“Did you called for the night porter? You smell the blood running warm…so let’s get it on”… Assim que soaram as primeiras palavras arrastadas da boca de Mark Lanegan, percebeu-se que este ia ser um concerto a sério, para mais tarde recordar. Abrir o ansiado espetáculo com “When Your Number Isn’t Up” só podia ser um bom prenúncio sobre o que se seguiria, e realmente assim o foi.
“Não quero deixar este céu tão cedo” é uma frase de Mark Lanegan, do disco Bubblegum, que se pode aplicar a este concerto, mas vamos por partes.
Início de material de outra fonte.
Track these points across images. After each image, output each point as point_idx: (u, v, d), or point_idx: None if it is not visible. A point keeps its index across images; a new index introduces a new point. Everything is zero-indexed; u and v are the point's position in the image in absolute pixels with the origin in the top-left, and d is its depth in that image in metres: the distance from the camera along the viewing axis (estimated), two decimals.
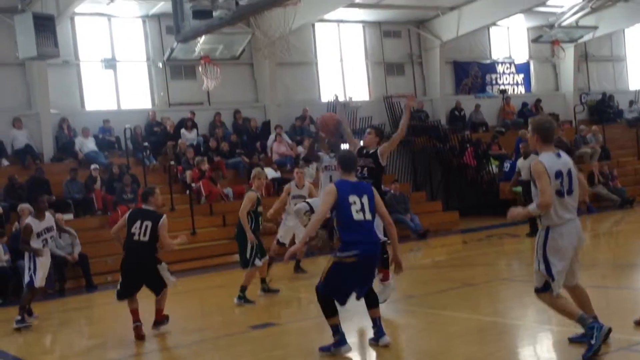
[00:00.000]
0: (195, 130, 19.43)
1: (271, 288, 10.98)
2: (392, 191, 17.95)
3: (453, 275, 11.85)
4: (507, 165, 20.07)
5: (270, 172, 18.41)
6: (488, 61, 25.65)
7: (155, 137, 18.91)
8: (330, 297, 6.84)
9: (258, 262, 10.27)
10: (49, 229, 10.54)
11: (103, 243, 14.45)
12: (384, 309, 9.24)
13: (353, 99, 22.41)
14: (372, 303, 7.07)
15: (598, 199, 19.86)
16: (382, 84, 23.47)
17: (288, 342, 8.08)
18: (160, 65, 19.77)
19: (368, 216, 6.70)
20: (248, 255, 10.20)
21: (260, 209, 10.46)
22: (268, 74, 20.81)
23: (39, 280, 10.31)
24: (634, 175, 22.53)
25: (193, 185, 17.11)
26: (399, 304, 9.34)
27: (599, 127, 23.75)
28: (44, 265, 10.42)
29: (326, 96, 22.20)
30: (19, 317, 10.11)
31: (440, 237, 17.07)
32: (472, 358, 6.65)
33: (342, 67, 23.09)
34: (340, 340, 6.84)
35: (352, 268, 6.68)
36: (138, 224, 8.62)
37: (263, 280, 10.96)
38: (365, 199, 6.69)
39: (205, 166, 17.51)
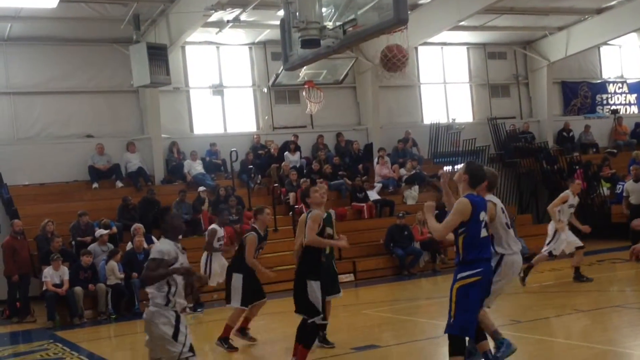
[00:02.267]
0: (298, 153, 19.74)
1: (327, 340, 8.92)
2: None
3: (563, 301, 11.44)
4: (619, 187, 19.23)
5: (372, 195, 18.46)
6: (598, 81, 24.79)
7: (259, 159, 19.34)
8: (464, 334, 6.26)
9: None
10: (221, 238, 13.15)
11: None
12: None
13: (456, 121, 22.17)
14: (482, 335, 6.72)
15: None
16: (487, 106, 23.12)
17: None
18: (265, 90, 20.26)
19: (487, 232, 6.37)
20: None
21: (328, 231, 8.06)
22: (371, 97, 20.92)
23: (211, 280, 12.67)
24: None
25: (296, 206, 17.35)
26: (506, 330, 9.07)
27: None
28: (215, 268, 12.75)
29: (429, 119, 22.08)
30: (191, 305, 12.41)
31: (547, 261, 16.47)
32: None
33: (445, 89, 22.92)
34: None
35: (476, 289, 6.19)
36: None
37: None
38: (484, 215, 6.33)
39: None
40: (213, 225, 13.39)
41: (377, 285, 15.16)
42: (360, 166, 20.00)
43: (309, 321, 7.43)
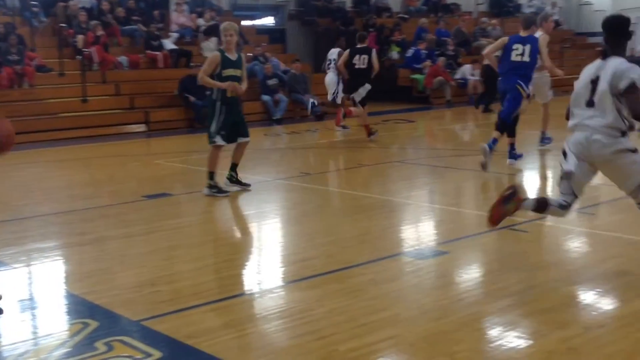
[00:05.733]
0: None
1: (241, 181, 8.68)
2: (292, 70, 17.79)
3: (348, 156, 12.07)
4: (410, 52, 20.35)
5: (168, 44, 17.80)
6: None
7: None
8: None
9: (219, 140, 8.25)
10: None
11: None
12: (278, 186, 9.33)
13: None
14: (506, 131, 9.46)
15: None
16: None
17: (181, 211, 8.07)
18: None
19: (526, 58, 9.15)
20: (212, 128, 8.21)
21: (230, 72, 8.08)
22: None
23: None
24: None
25: (85, 50, 16.29)
26: (294, 181, 9.44)
27: (498, 21, 24.02)
28: None
29: None
30: None
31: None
32: (363, 233, 6.84)
33: None
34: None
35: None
36: None
37: (233, 167, 8.69)
38: (527, 47, 9.13)
39: (100, 32, 16.65)
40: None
41: (169, 137, 14.96)
42: (156, 12, 19.02)
43: None
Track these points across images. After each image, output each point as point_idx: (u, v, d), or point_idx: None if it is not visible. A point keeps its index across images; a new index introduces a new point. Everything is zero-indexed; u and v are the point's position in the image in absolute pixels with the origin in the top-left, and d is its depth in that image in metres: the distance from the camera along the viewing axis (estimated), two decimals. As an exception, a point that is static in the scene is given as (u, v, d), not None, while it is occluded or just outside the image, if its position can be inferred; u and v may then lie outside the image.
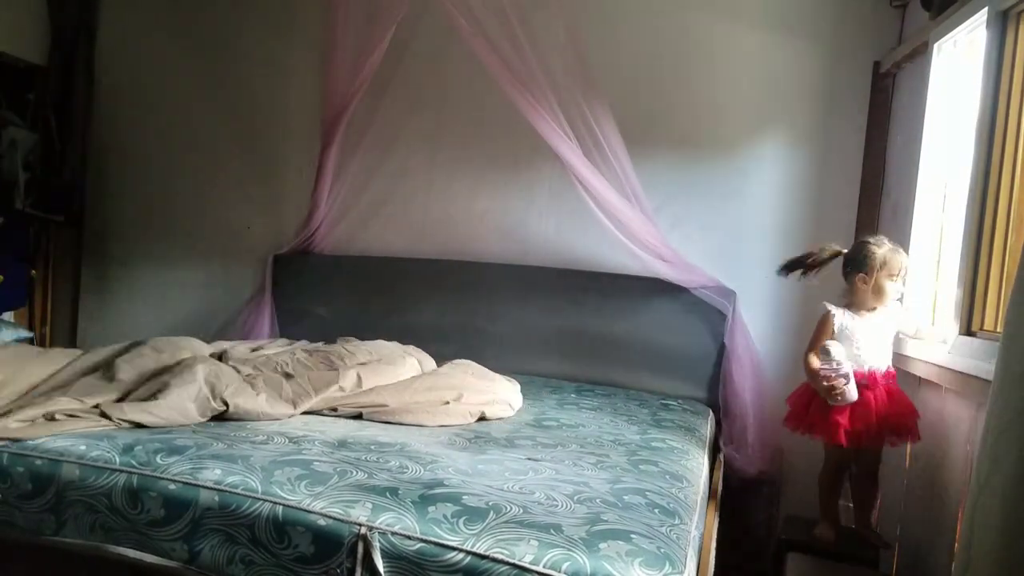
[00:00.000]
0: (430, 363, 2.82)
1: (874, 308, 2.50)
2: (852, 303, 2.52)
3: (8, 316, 3.63)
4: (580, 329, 3.32)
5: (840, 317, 2.49)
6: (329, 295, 3.62)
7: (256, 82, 3.80)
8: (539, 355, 3.35)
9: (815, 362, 2.45)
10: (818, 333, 2.51)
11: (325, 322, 3.57)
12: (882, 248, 2.48)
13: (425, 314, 3.49)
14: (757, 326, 3.19)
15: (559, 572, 1.37)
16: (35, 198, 3.66)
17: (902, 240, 2.72)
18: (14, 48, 3.62)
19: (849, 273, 2.52)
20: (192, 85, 3.87)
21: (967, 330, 2.27)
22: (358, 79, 3.35)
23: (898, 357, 2.61)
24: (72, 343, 3.97)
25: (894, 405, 2.40)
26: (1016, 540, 1.50)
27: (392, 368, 2.58)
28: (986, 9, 2.30)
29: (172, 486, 1.64)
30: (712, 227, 3.28)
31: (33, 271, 3.81)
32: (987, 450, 1.63)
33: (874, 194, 3.15)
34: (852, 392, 2.36)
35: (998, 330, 2.10)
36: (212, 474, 1.65)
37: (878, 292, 2.48)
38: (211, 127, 3.85)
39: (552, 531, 1.47)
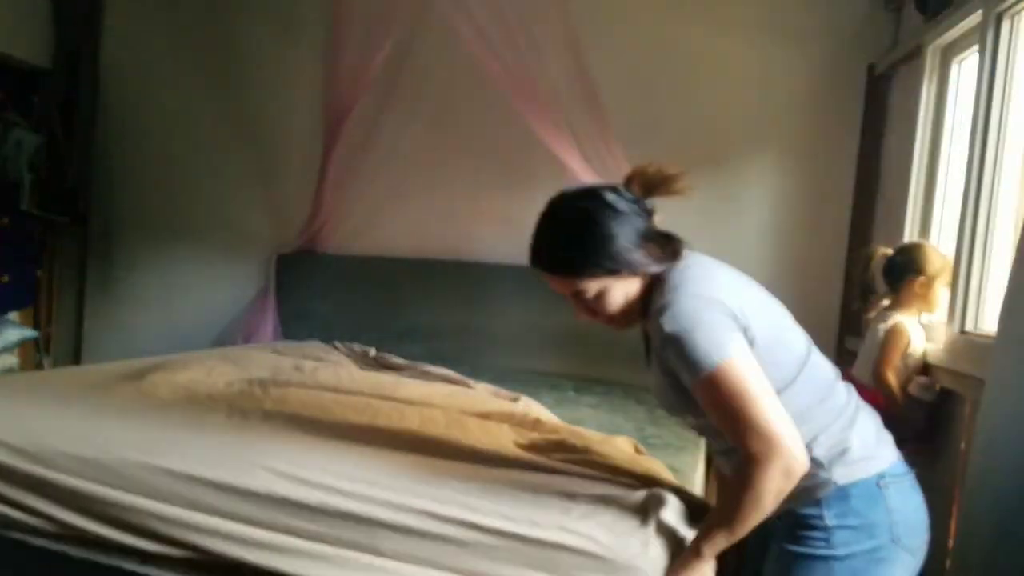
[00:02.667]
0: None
1: (920, 314, 2.42)
2: (901, 309, 2.40)
3: (13, 316, 3.66)
4: (579, 328, 3.32)
5: (913, 329, 2.37)
6: (331, 295, 3.64)
7: (260, 84, 3.83)
8: (538, 354, 3.38)
9: (896, 383, 2.34)
10: (894, 348, 2.33)
11: (327, 321, 3.60)
12: (939, 254, 2.38)
13: (426, 313, 3.52)
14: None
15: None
16: (40, 199, 3.69)
17: (897, 241, 2.74)
18: (19, 50, 3.64)
19: (901, 276, 2.39)
20: (196, 87, 3.90)
21: (962, 329, 2.30)
22: (361, 81, 3.38)
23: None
24: (77, 343, 4.00)
25: None
26: (1010, 538, 1.53)
27: None
28: (980, 12, 2.33)
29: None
30: (709, 228, 3.29)
31: (38, 271, 3.84)
32: (981, 448, 1.66)
33: (869, 195, 3.17)
34: None
35: (993, 330, 2.13)
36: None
37: (930, 300, 2.37)
38: (215, 129, 3.88)
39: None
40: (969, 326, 2.28)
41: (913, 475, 1.42)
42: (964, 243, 2.30)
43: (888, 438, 1.44)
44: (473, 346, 3.41)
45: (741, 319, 1.36)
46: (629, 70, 3.36)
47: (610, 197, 1.48)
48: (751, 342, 1.34)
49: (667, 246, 1.52)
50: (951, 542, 2.00)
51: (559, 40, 3.08)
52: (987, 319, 2.24)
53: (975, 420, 1.77)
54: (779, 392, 1.32)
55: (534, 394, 2.86)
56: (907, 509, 1.38)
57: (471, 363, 3.29)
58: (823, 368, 1.43)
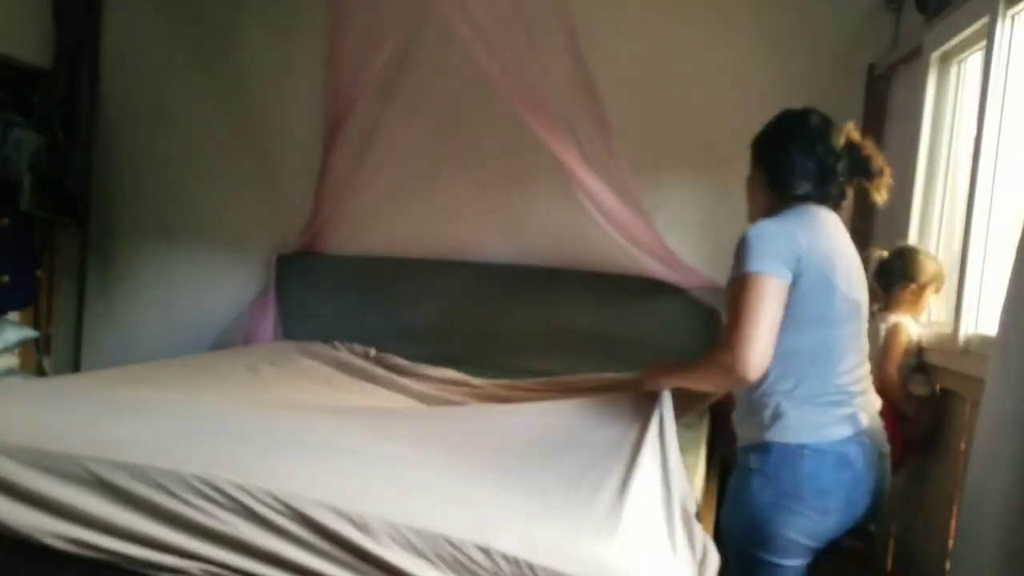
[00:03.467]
0: None
1: (908, 317, 2.44)
2: (893, 311, 2.43)
3: (13, 316, 3.66)
4: (579, 328, 3.35)
5: (913, 328, 2.39)
6: (331, 295, 3.65)
7: (260, 84, 3.83)
8: (539, 354, 3.37)
9: (898, 381, 2.35)
10: (894, 347, 2.35)
11: (327, 322, 3.61)
12: (933, 261, 2.41)
13: (426, 314, 3.52)
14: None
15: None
16: (40, 199, 3.69)
17: (896, 241, 2.74)
18: (19, 51, 3.64)
19: (893, 281, 2.43)
20: (196, 87, 3.90)
21: (962, 329, 2.30)
22: (361, 82, 3.39)
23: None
24: (77, 343, 4.00)
25: None
26: (1011, 535, 1.53)
27: None
28: (982, 11, 2.33)
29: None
30: (709, 228, 3.31)
31: (38, 271, 3.84)
32: (983, 447, 1.66)
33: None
34: None
35: (993, 330, 2.13)
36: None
37: (919, 306, 2.40)
38: (215, 129, 3.88)
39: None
40: (969, 326, 2.27)
41: (848, 457, 1.67)
42: (965, 242, 2.30)
43: (847, 424, 1.69)
44: (473, 346, 3.41)
45: (802, 257, 1.65)
46: (629, 70, 3.36)
47: (820, 128, 1.82)
48: (799, 275, 1.65)
49: (806, 197, 1.81)
50: (951, 542, 2.00)
51: (559, 40, 3.08)
52: (987, 319, 2.23)
53: (975, 420, 1.77)
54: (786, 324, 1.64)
55: (531, 393, 2.86)
56: (822, 478, 1.65)
57: (471, 363, 3.30)
58: (831, 346, 1.70)
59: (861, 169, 1.81)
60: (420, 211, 3.66)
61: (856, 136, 1.82)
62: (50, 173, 3.72)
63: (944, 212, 2.70)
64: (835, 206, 1.83)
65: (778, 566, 1.70)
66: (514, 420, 2.29)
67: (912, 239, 2.75)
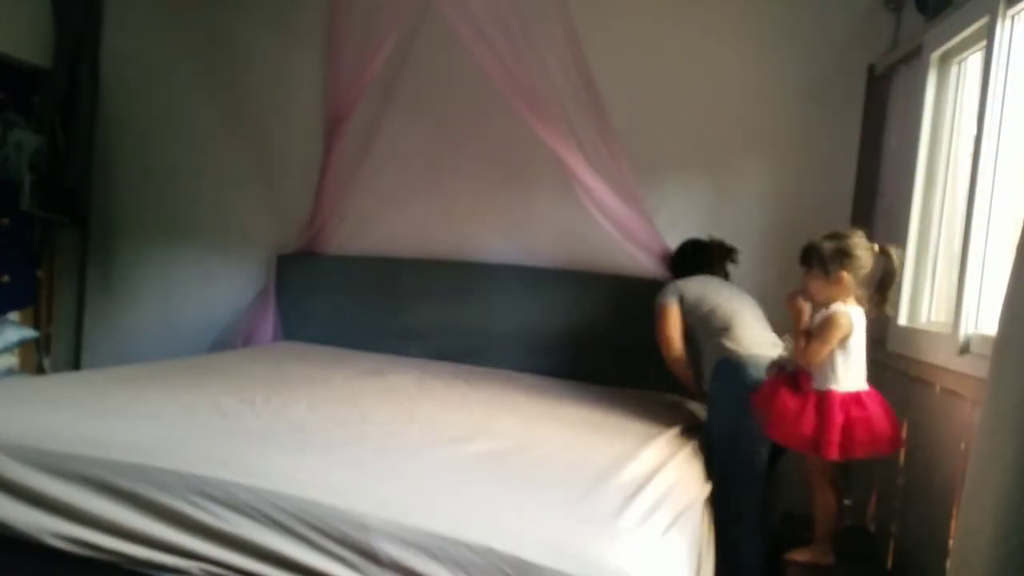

Sim, porque este céu não é um céu qualquer e porque devemos começar, segundo as regras, pelo início.
Lyenn, que mais tarde ocupou o baixo, atrás de Mark Lanegan, foi quem abriu a noite, de forma simples e tímida, à exceção da última música, com direito a alguns gritos e a riffs mais animados.
Duke Garwood, que mais tarde ocupou a guitarra, à esquerda de Mark Lanegan, ficou responsável pela segunda parte do concerto, num tom profundo e intimista semelhante a Mark, que merece ser investigado e ouvido com mais atenção (nem que seja só o disco Black Pudding, que lançou em conjunto com Mark).
Para o terceiro ato, o melhor. Mark Lanegan, pois claro. Imaginem então o seguinte cenário: fundo negro, quatro homens de negro. Duas guitarras, um baixo, uma voz. Tudo negro como a poesia que se ouviria durante o resto da noite. Uma luz vermelha sobre o homem do centro, o senhor da voz perfurante. Não é a imagem tradicional de céu que temos, mas foi-o por cerca de hora e meia.
Sobre o grande pano negro que envolve o palco, consegue-se até ver e ler melhor as palavras sussurradas pela voz e imaginar as paisagens que elas nos trazem. O som está perfeito.
Quem está nas primeiras filas quase que consegue sentir o hálito a whiskey de Mark Lanegan (com um pouco de imaginação tudo é possível), que se encosta ao microfone para todo o concerto.
Bastou ouvir o aplauso ao fim do primeiro tema para se perceber que o público já estava conquistado à partida e perdoa-se a Mark o facto de se limitar a cantar e a dizer “obrigado” no final dos temas, porque quando se está perante um dom como esta voz, calar-se, ouvir e apreciar, é tudo o que se pode fazer.
Quem foi ao concerto com a palavra grunge na memória, saiu desiludido. Do grunge em Mark pouco restou, apenas o cabelo e ganga da roupa. Um ou outro tema roçou a leveza de Above, dos Mad Season, projeto do qual Mark fez parte, mas os dedilhados das guitarras caminharam principalmente pelo blues e pelo rock do interior da vasta nação americana.
Entre temas dos mais adorados Bubblegum e Blues Funeral, dos mais antigos Whiskey for the Holy Ghost, aos mais recentes Imitations (a doce versão de “You Only Live Twice” conhecida dos filmes de James Bond) e Phantom Radio (“I Am the Wolf”), o público lá gastou os aplausos que tinha guardado durante anos para agradecer a Mark a companhia nas noites mais duras. “One Way Street”, “The Gravedigger’s Song”, “I’ll Take Care of You”, “One Hundred Days”, foram alguns dos temas mais ovacionados.
Uma breve paragem e um regresso para mais cinco temas. Entre eles o triste mas belíssimo “Torn Red Heart” de Phantom Radio, o mais alegre “Mescalito” de Black Pudding e “Driver” do mesmo disco.
No final pouco resta da plateia, despida por toda a poesia negra que lhe invadiu a alma. Vai-se para casa com a ideia que o céu é negro e que isso não é mau de todo.